Our guide stood on the prow of the boat with a large flashlight, as gleeful as a boy. He directed the driver to pull slowly along the side of the tributary and as the boat idled, he suddenly thrust his hand into the water and came out holding a baby caiman around the neck!
He carefully passed it around to our group of delighted women and we each had our pictures taken with the scary looking little guy.
Although this caiman was small, he did have sharp teeth. Through the translator, I asked our guide, “How do you know how to put your hand in so that you are not getting its teeth?”
“I look for the eyes,” he replied, “and grab behind them.”
Our guide knew how to pull that caiman out of the water because he was experienced — he has probably been doing it since he was paddling around on a canoe as a boy, He has trained himself to know the sounds, smells, and imperceptible movements of the jungle, which are unseen to me.
Often my interactions with God seem as impenetrable as the dense rainforest foliage. I can read the Bible, scan commentaries, follow Christian podcasts, be vigilant with my devotionals, and talk to friends and it skims off me as it I was Teflon. None of it penetrates the distractions and walls I let in.
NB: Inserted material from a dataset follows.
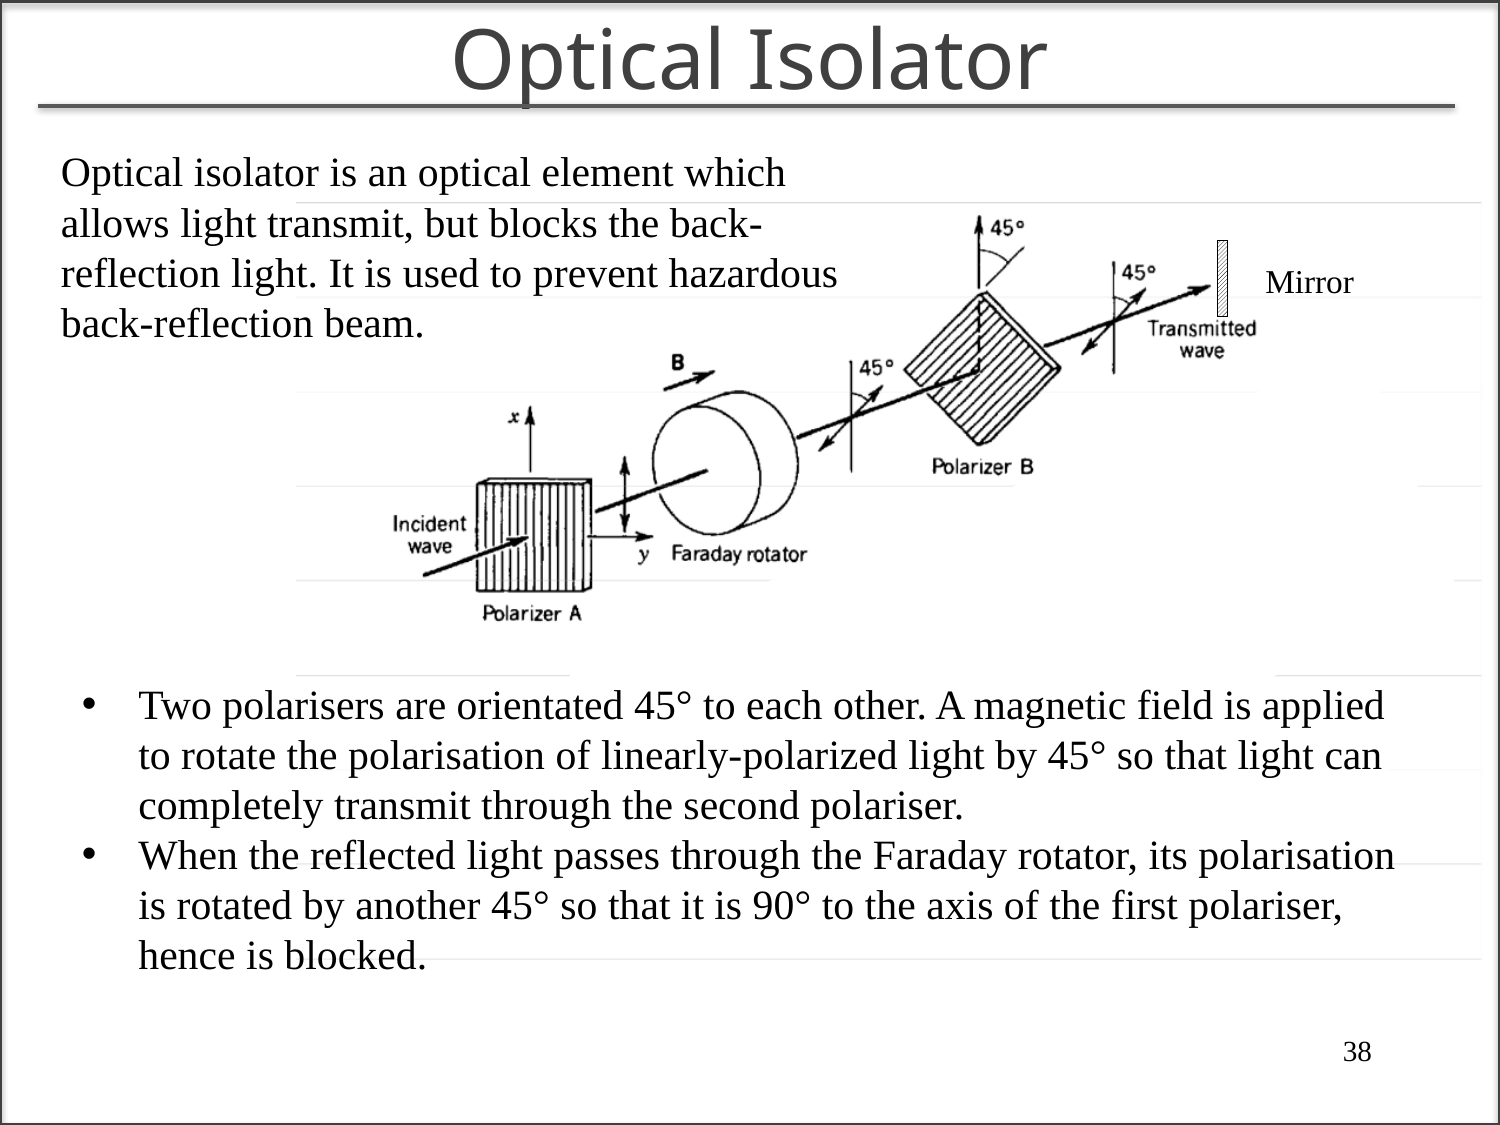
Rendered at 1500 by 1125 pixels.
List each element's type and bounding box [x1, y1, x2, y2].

God showed me on the river that I need to have clear and focused eyes to see the working of the Holy Spirit in and around my life. This verse from Ephesians has struck me:
“I ask—ask the God of our Master, Jesus Christ, the God of glory—to make you intelligent and discerning in knowing him personally, your eyes focused and clear, so that you can see exactly what it is he is calling you to do..”Ephesians 1:18, The Message
As I gazed at the clear blue sky on the top deck of the Splendor, my prayer was for the Holy Spirit to give me discernment and to open my heart to what He wanted me to take away from that place. I prayed for clear and focused eyes so that I would be aware of the power that comes from the Holy Spirit working within me.
The result has been a peace of knowing, of feeling sure of my faith and of the presence of the Holy Spirit within me.
I encourage you to read Ephesians 1:17-19 and insert me and I each time Paul uses you. I was surprised at the power of these verses when I applied them to myself on that personal level. God promises in these verses to let us in on His magnificent mysteries and to know what he would have us to do.